*** Приведённый фрагмент ***

Майкл Фрид вновь проговаривает для нас различие пунктума и студиума, призывая, однако, совершить над собой усилие и выйти за пределы этой удобной, соблазнительной дихотомии. Увлекаясь выделением пунктумов и студиумов, погружаясь в субъективные переживания, связанные с нахождением пунктума, мы, возможно, упускаем нечто более важное, что хотел сказать Барт, вводя эту терминологию. Глава 20 “Camera Lucida” приближает нас, по мнению Фрида, к этой главной идее.

Здесь Барт подчеркивает, что пунктум не имеет ничего общего с интенцией фотографа, то есть, пунктум не может появиться в фотографии потому, что фотограф его туда намеренно поместит. Это усердие фотографа, будь оно совершено, будет немедленно считано зрителем (например, моментально станет ясно, что вот тут фотограф хотел меня удивить/шокировать/разжалобить и т.д.) и, соответственно, сразу же будет переведено в пласт культурного знания студиума. Что делает пунктум особенным, так это как раз непричастность фотографа к его появлению: пунктум случается в фотографии, но не благодаря фотографу. Фотограф может даже не знать о существовании пунктума в его собственной фотографии. Талант фотографа состоит, как пишет Барт, “не в том, чтобы видеть, а в том, чтобы оказаться в нужном месте”. Пунктум – это “чистый артефакт фотографического события”, а точнее “артефакт встречи зрителя с продуктом этого события”, подводит итог Фрид.

Именно это свойство пунктума Фрид называет антитеатральностью, которая как этическая позиция была важная для самого Ролана Барта и проговаривалась им во многих текстах, и которая как теория и изобразительная практика важна сейчас для многих современных фотографов. Пунктум является как бы онтологическим гарантом антитеатральности.

***

Рабочее задание 1: В чём, согласно фрагменту о пунктуме, Барт видит талант фотографа?
Рабочее задание 2: Допишите фрагмент о пунктуме, начав сразу после его последнего предложения.

*** Исходные данные ***

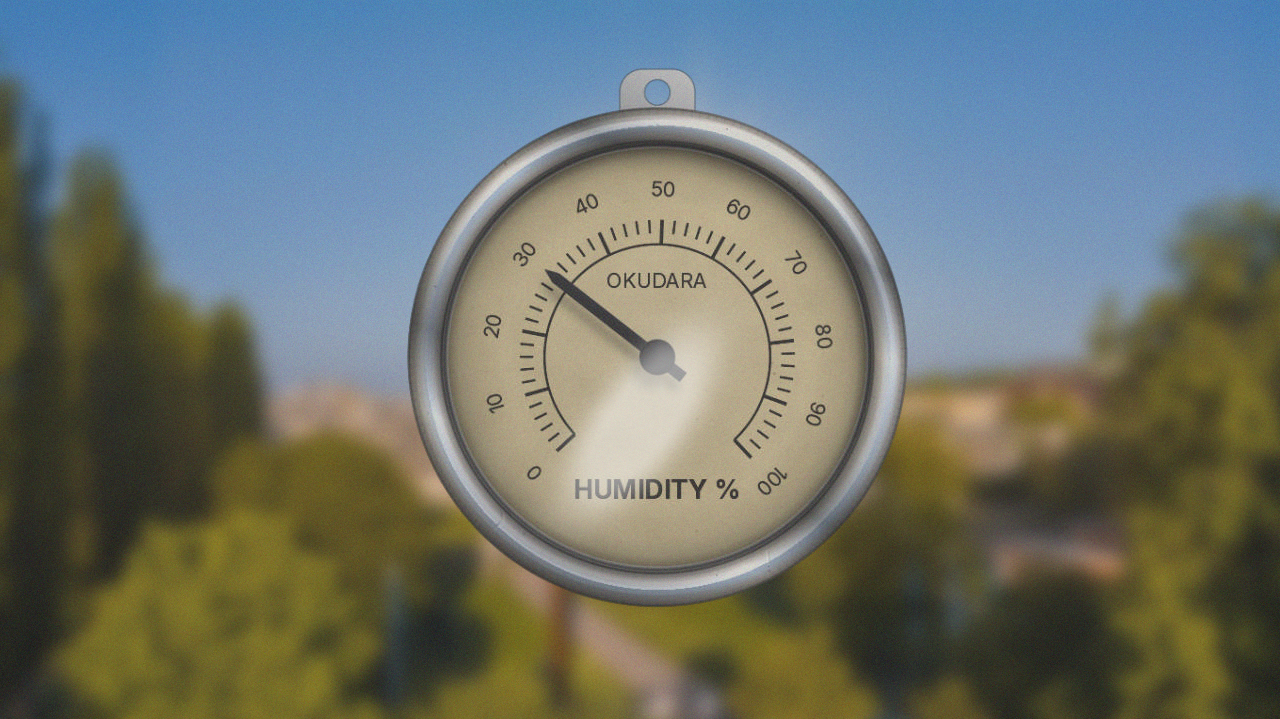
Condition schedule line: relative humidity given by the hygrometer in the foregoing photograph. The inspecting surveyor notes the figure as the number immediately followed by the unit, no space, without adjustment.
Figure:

***

Поле ответа 1: Не в том, чтобы видеть, а в том, чтобы оказаться в нужном месте.

Поле ответа 2:
Может показаться, что ярким примером антитеатральной фотографии является уличная фотография (street photography). Например, знаменитые портреты людей в метро Уокера Эванса, снимки Гарри Виногранда или теле-, фото-, видеосъемки толп на улицах мегаполисов, сделанные Битом Стрели. Такая фотография как бы воплощает идеал антитеатральности, поскольку фиксирует людей в их нейтральном, естественном, приватном, а потому правдивом состоянии. И так как люди не знают, что их фотографируют, они не предлагают никакого специального образа для камеры, они не позируют. Однако у Барта, к которому мы обращаемся для прояснения понятия антитеатральности, мы не находим никакой симпатии к снимках, сделанным исподтишка. Такая репрезентационная стратегия не избавляет фотографию от театральности, но наоборот является самим воплощением театра. Люди не осознают, что их фотографируют, но фотограф воспринимает людей именно как актеров, а их повседневность как перформанс, достойный фотографирования.

Напротив, антитеатральная эстетика возможна, как это ни странно, во фронтальных портретах, суть которых как раз и заключается в том, что модель осознает присутствие камеры и сознательно на это присутствие реагирует. Читаем у Барта: “как можно иметь умный вид, не думая ни о чем умном, например, разглядывая черный кусок пластика. В таких случаях взгляд, обходясь без зрения, как бы задерживается на чем-то внутреннем”. То есть, этот “умный вид” опять-таки не имеет никакого отношения к интенции фотографа, являясь отголоском внутреннего состояния модели.

Какой-то свет на этику и эстетику антитеатральности может пролить комментарий Барта к Фотографии в Зимнем Саду: “мама именно "соглашалась" быть сфотографированной, боясь, как бы отказ не превратился в "позицию". Она с честью выдерживала это испытание, располагаясь перед объективом (неизбежный акт) сдержанно (но без принужденной театральности, наигранной умильности или недовольства). Ибо она всегда умела заместить моральную ценность высшей ценностью — учтивостью. Она не вступала в борьбу со своим изображением, как я со своим: она просто не измышляла себя”. Несмотря на то, что поза является театральным моментом par excellence, ее театральный эффект может быть нейтрализован, благодаря природному дару позирующей модели. Мы говорим здесь, однако, о “природном даре”, потому что сознательная интенция модели будет так же бесполезна в борьбе с театральностью, как и сознательная интенция фотографа.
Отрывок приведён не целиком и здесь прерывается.